Bir Mars Destanı, modern bilimkurgunun ilk adımları.
***************************
 Sizlere tee 1 ay öncesinde bu kitabın yorumunu gireceğim diye söz vermiştim fakat yorumlamak bugüne kısmetmiş.

 Weinbaum, birçok bilim kurgu yazarı tarafından oldukça sevilen ve saygı duyulan öykücülerden biridir. Bilim kurgu türüne farklı bakış açıları getirerek ileride adını sıkça duyacağımız diğer bilim kurgu yazarlarına hayal gücünün sınırsızlığını göstererek türe çağ atlatmıştır.

 Açılışı, kitaba adını veren Bir Mars Destanı ile başlatıp, devamı olan Hayaller Vadisi ile sürdürüyoruz. Biraz kitaba adapte olmaya çalışmaktan biraz da hikayenin anlatıcı olan Jarvis'in mürettebata yaşadıklarını anlatmasından dolayı bu hikayeleri çok sevemedim. Olayları yaşadıktan sonra arkadaşlarına maceralarını anlatmasındansa o anı yaşamasını tercih ederdim. Yani geçmiş zamanlı anlatım yerine şimdiki zamanlı anlatımı okumak daha hoşuma giderdi. Umarım ne demek istediğimi anlatabildim.😅 Hikayenin güzel yanıysa uzaylı arkadaşımız Tvill'di. Yardımseverliğine ve sıcakkanlılığına rağmen iletişim kurması zor olan arkadaşımızı anlamaya çalışmak hikayeyi okumaya teşvik ediyor.

 İlk 2 hikayeden sonra gelen Uyumun Doruğu kitabı sevmemi sağlayan ilk adım oldu. Yapılan deney ve yarattığı aksilikler oldukça akıcı ve ustalıkla işlenmişti. Pygmalion'un Gözlüğü, bütün hikayeler içinde en az sevdiğim hikaye oldu. Çıktığı yıla göre yenilikçi olsa da günümüze uyarlayınca bende pek iz bırakmadı. Üşütük Ay ise aksiyonu bol ve hikaye ilerledikçe beni kendine bağlayan bir hikaye oldu.

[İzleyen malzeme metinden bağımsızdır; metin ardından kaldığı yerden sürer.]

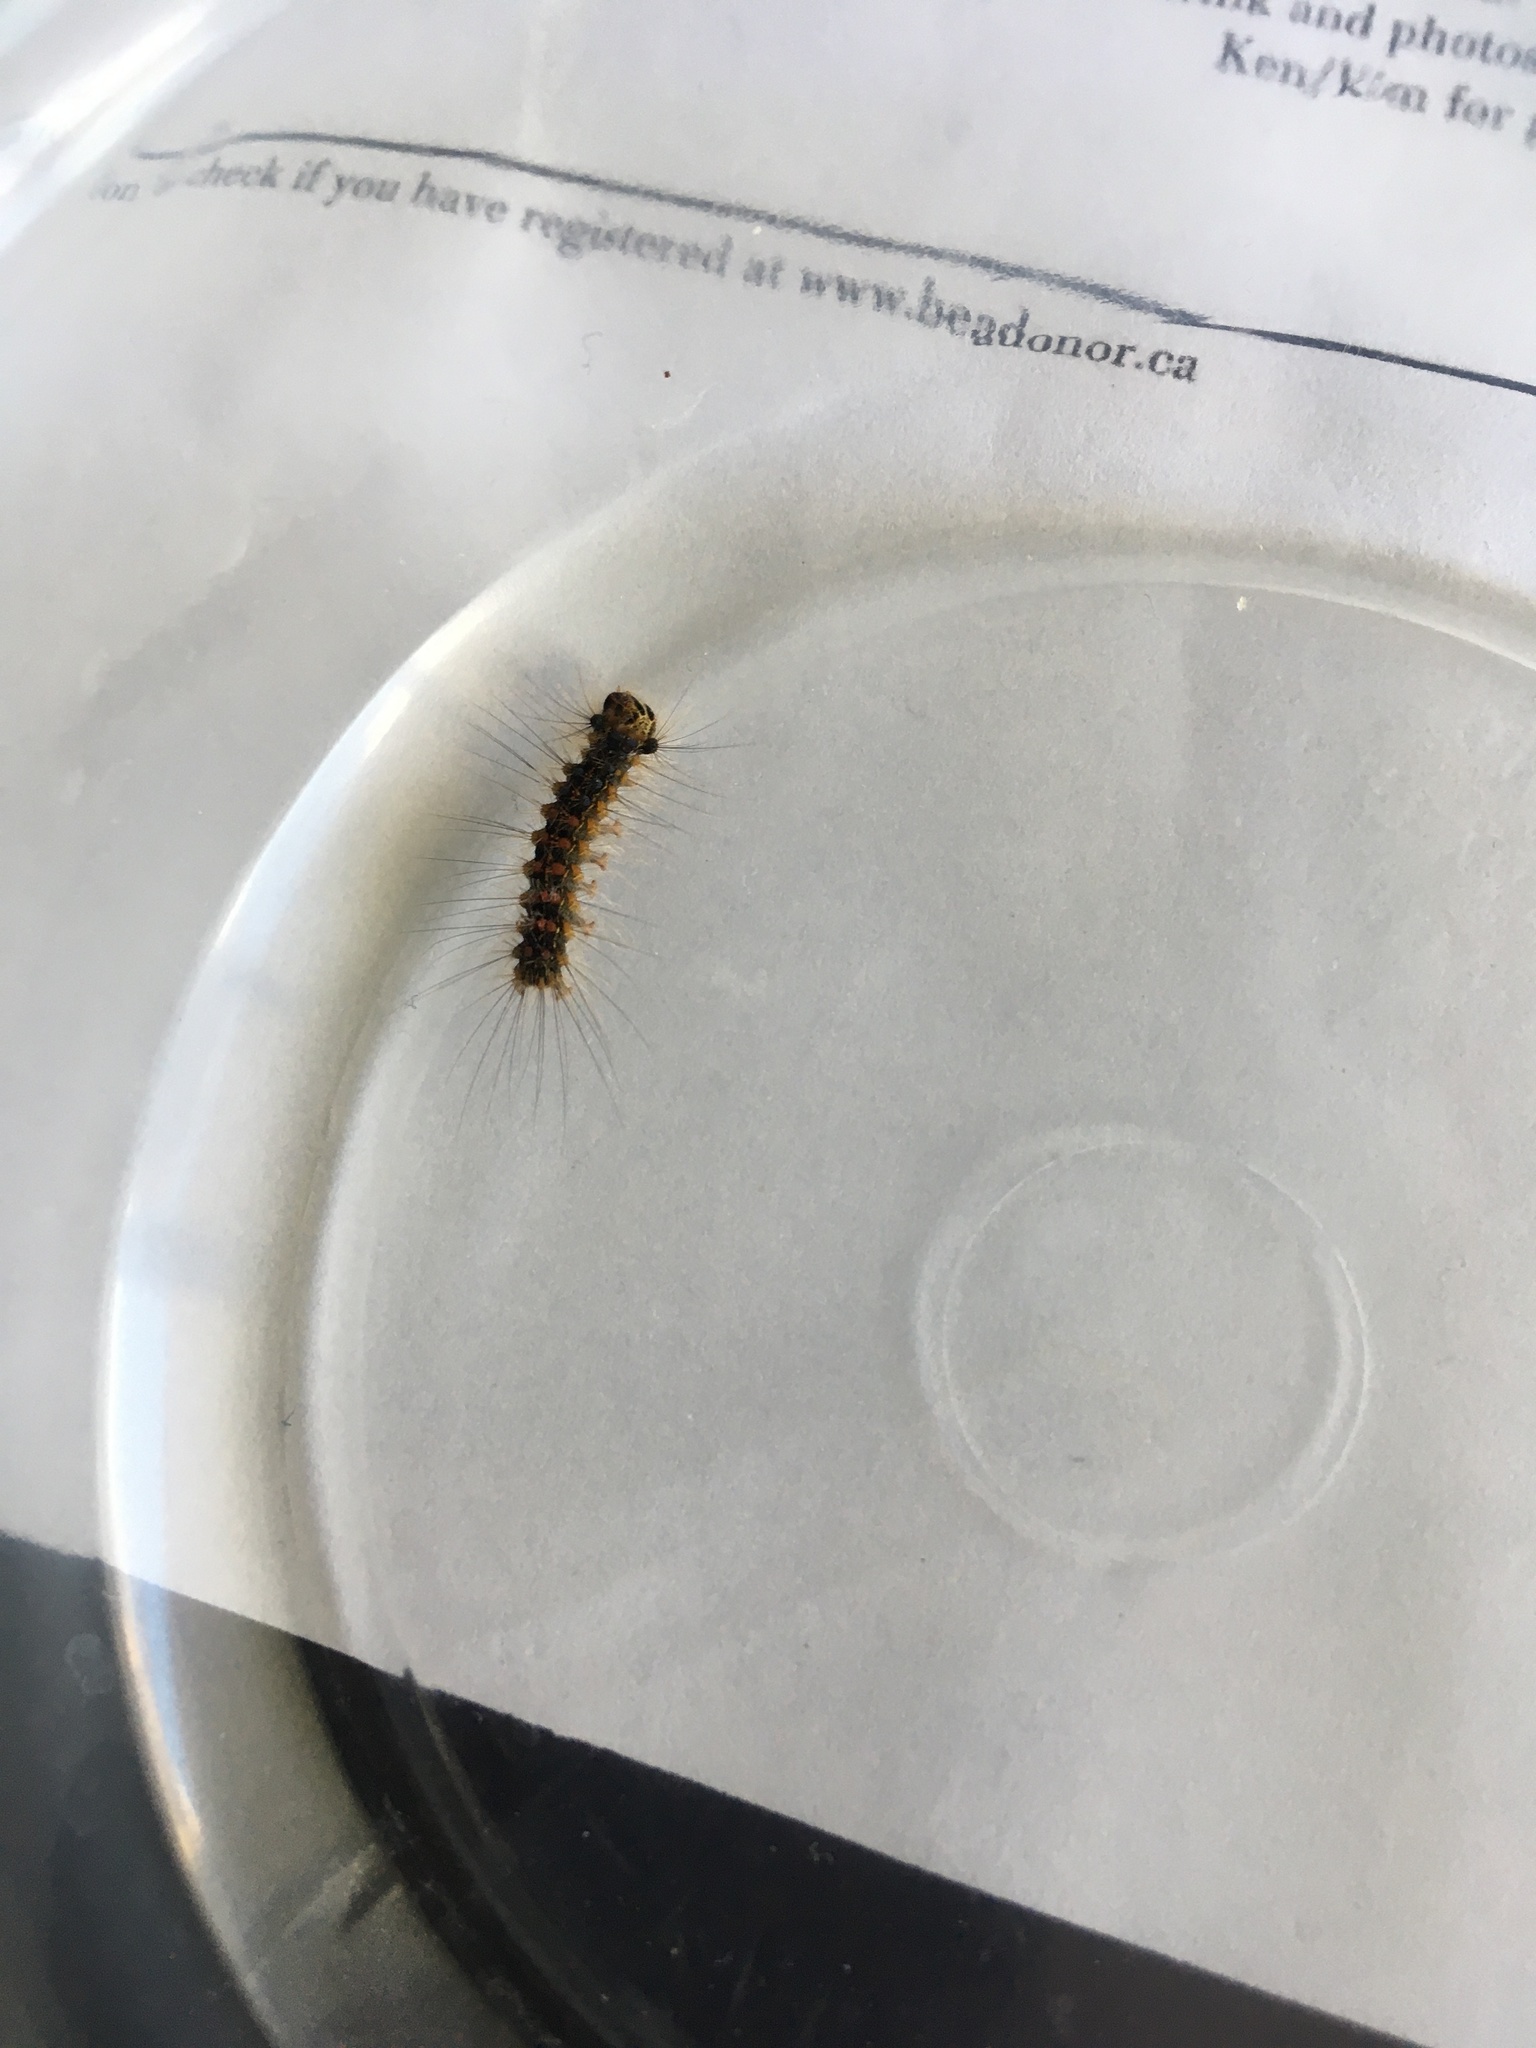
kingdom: Animalia
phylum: Arthropoda
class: Insecta
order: Lepidoptera
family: Erebidae
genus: Lymantria
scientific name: Lymantria dispar
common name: Gypsy moth
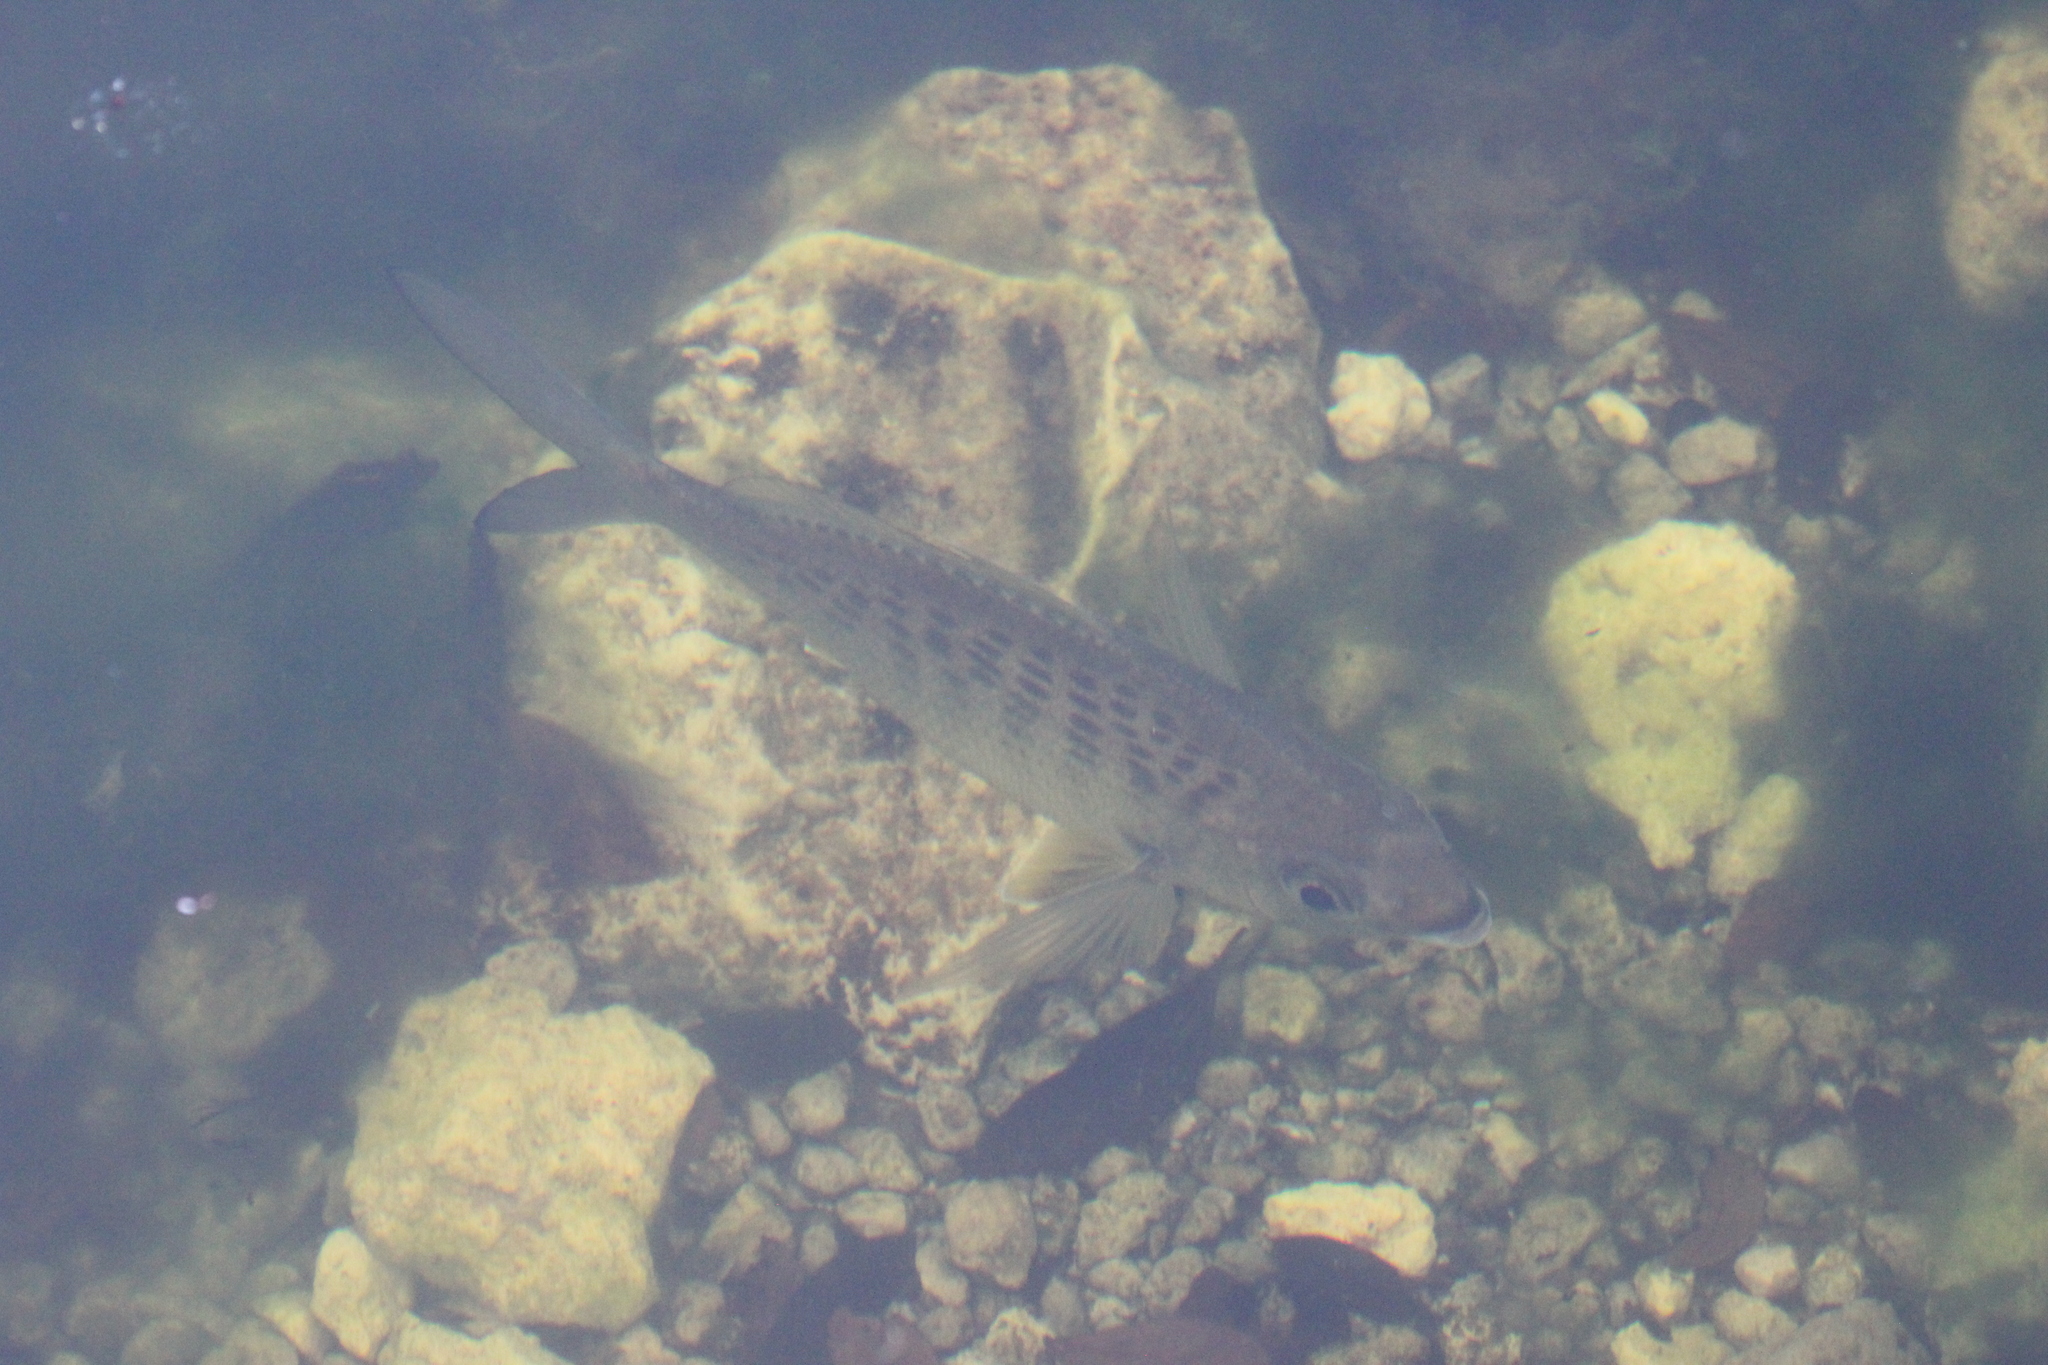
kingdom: Animalia
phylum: Chordata
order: Perciformes
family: Gerreidae
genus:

 Kapanışı yine birbirine bağlı iki hikaye ile yapıyoruz. Hep merak ederiz, geçmişte verdiğimiz kararları değiştirme şansımız olsaydı ne olurdu diye. Eğer Dünyaları bizlere bu cevabı Van Manderpootz'un icadıyla veriyor. İdeal ise bir yerden sonra oldukça ürkütücü,insanoğlunun bencilliğinin öne çıktığı ve mükemmeli arayışının her zaman iyi sonuçlar getirmeyeceğini anlatan çarpıcı bir hikaye. Dixon yavrum, sen geç kalmaktan değil, yavaşlığından elindeki fırsatları kaçırmışsın. 😀

 Kendimce sevdiğim hikayeleri sıralarsam: Uyumun Doruğu-Eğer Dünyaları-Üşütük Ay-İdeal-Hayaller Vadisi-Bir Mars Destanı-Pygmalion'un Gözlüğü şeklinde olur.

Comments

  1. İthaki'nin bilim-kurgu serisi çok seviliyor ama ben henüz hiçbirini okumadım. Bilim-kurgu çok ilgili olduğum bir alan değil. Bir gün bu türde okuma yaparsam klasiklerden başlarım sanırım.

    ReplyDelete
    Replies
    1. O zaman Çocukluğun Sonu kitabını öneririm. Aslında bu türdeki en klasik olanı Cesur Yeni Dünya fakat onu okumadığım için öneri yapamıyorum.

      Delete
  2. Alla allaaaa lovecraft övmüş o zaman çok iyidir ve o zaman çok eski olmalı bu yaa, merak ettim duymamışım saoool :)

    ReplyDelete
    Replies
    1. Rica ederim :)Sanırım 50'lerde yazılmış hikayeler. Yayın evi çıkarmasa çoğumuz bilmezdik yazarı.